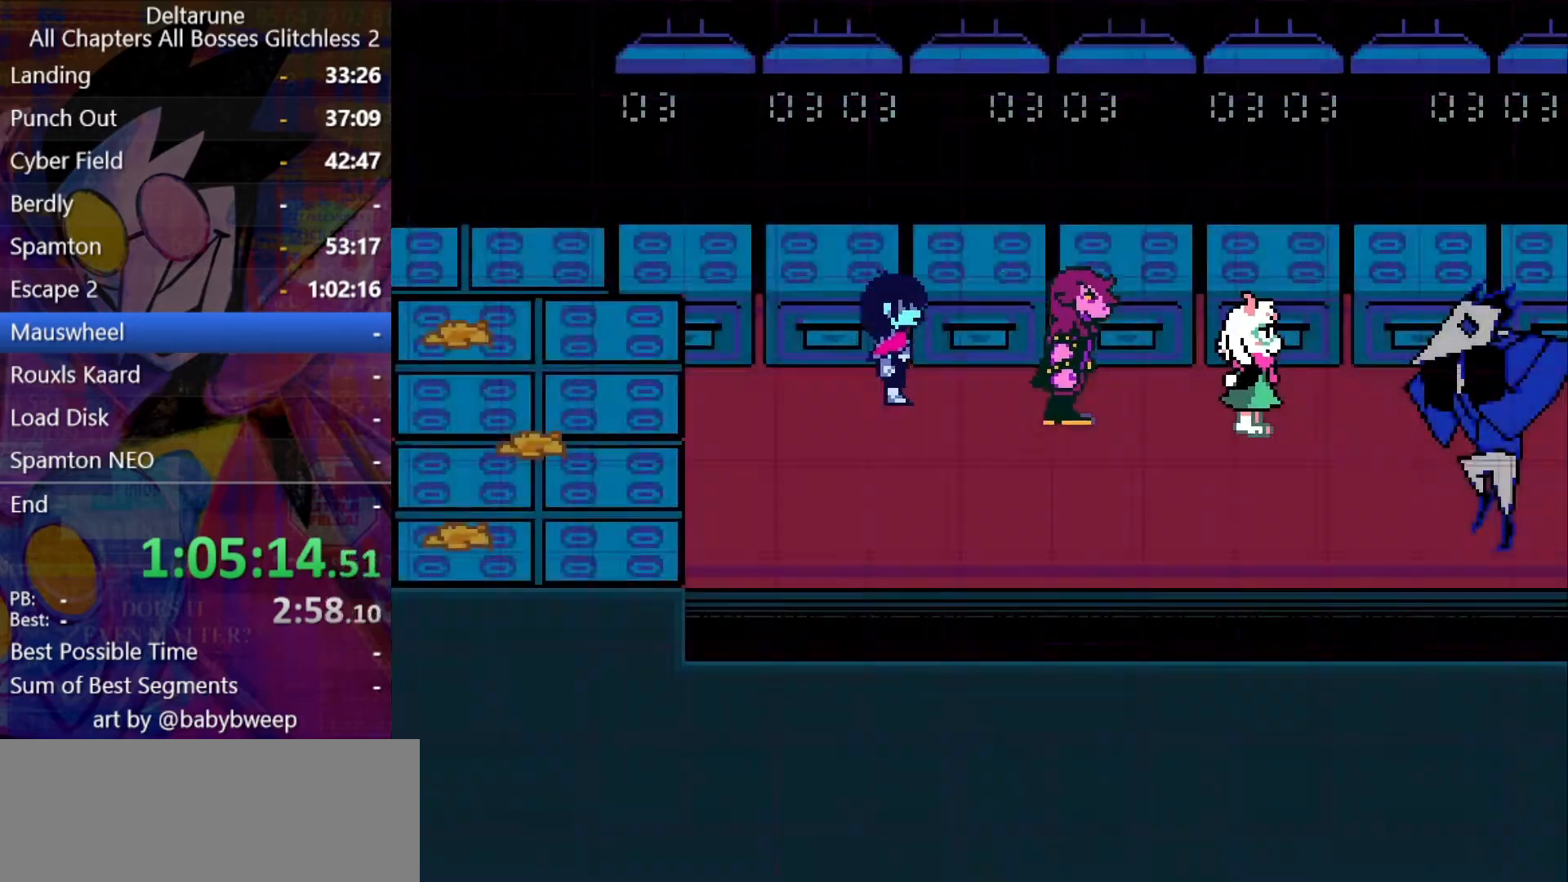
{"keys": ["right", "shift"], "events": []}
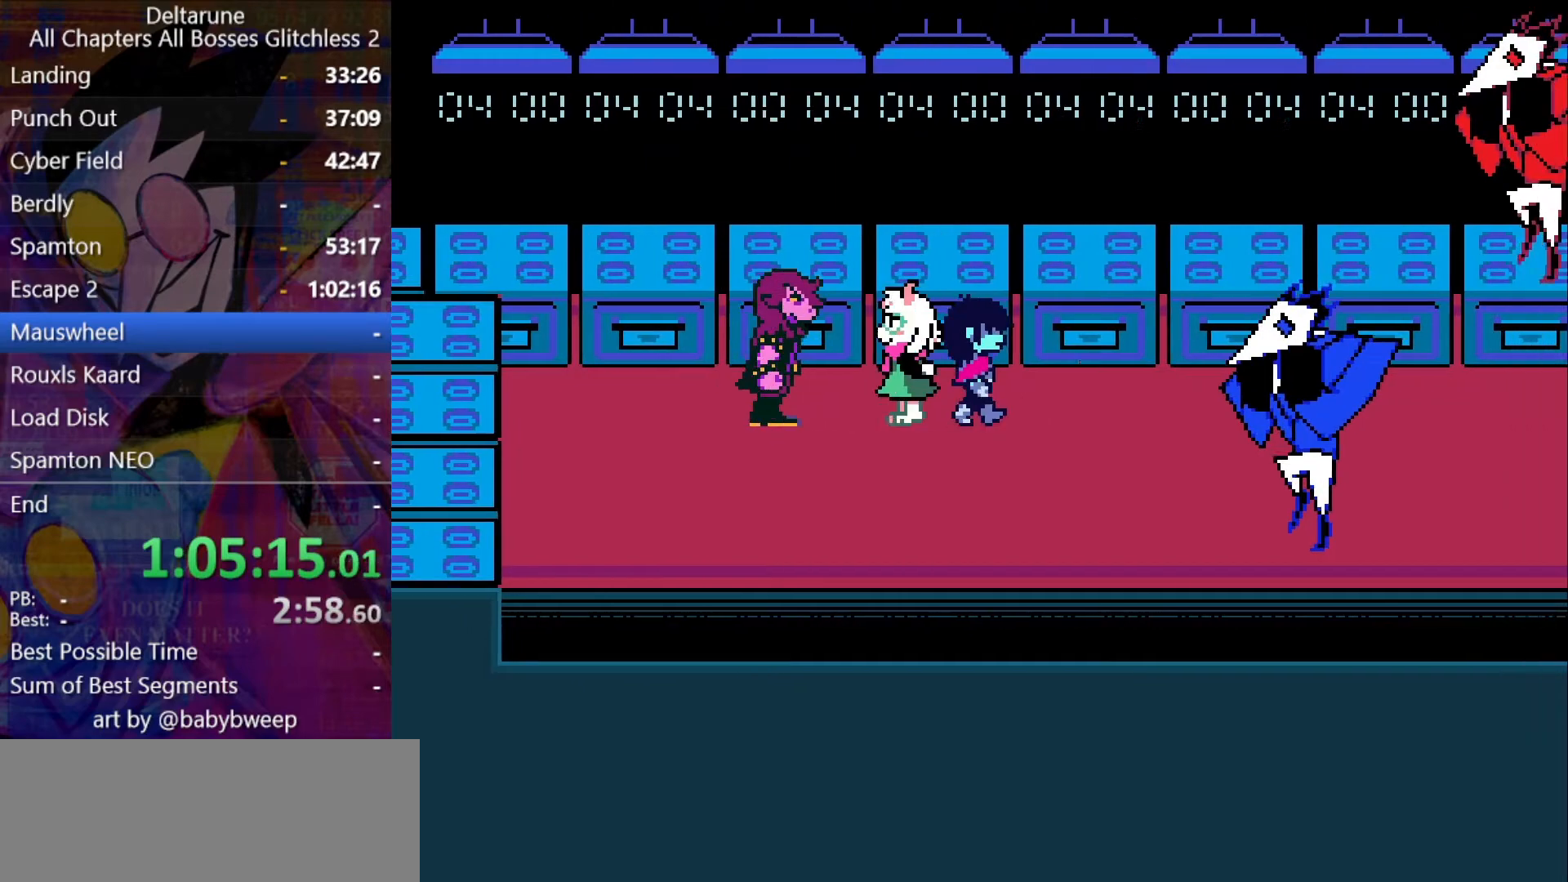
{"keys": ["right", "shift"], "events": []}
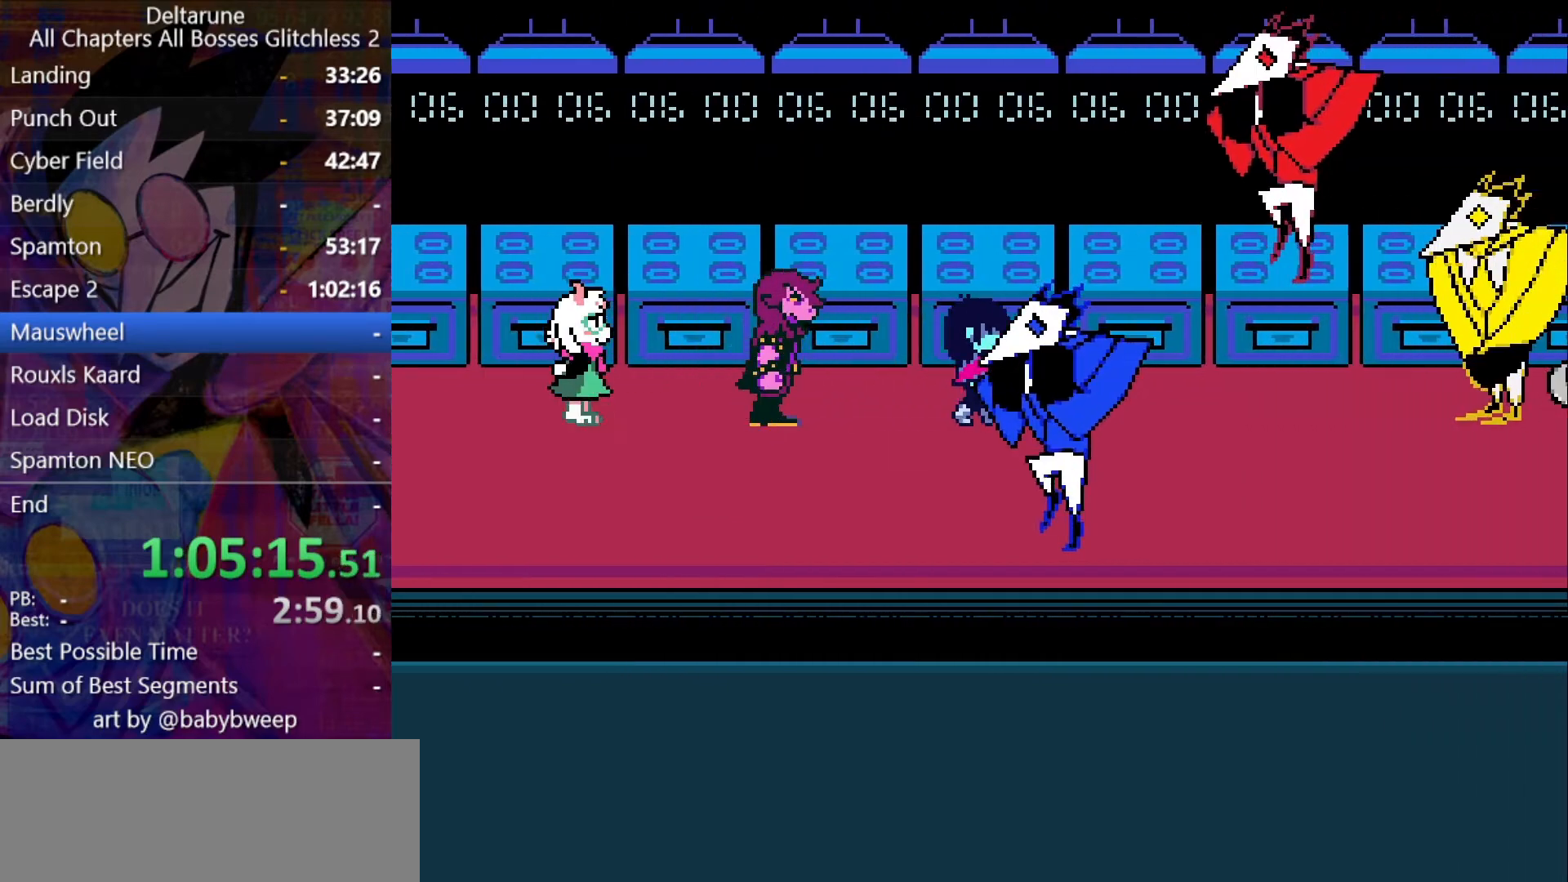
{"keys": ["right", "shift"], "events": []}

-*-*-

# What you need to do
Please copy out the whole listing exactly, minus its pictures.

# Response box
{"keys": ["right", "shift"], "events": []}
{"keys": ["right", "shift"], "events": []}
{"keys": ["right", "shift"], "events": []}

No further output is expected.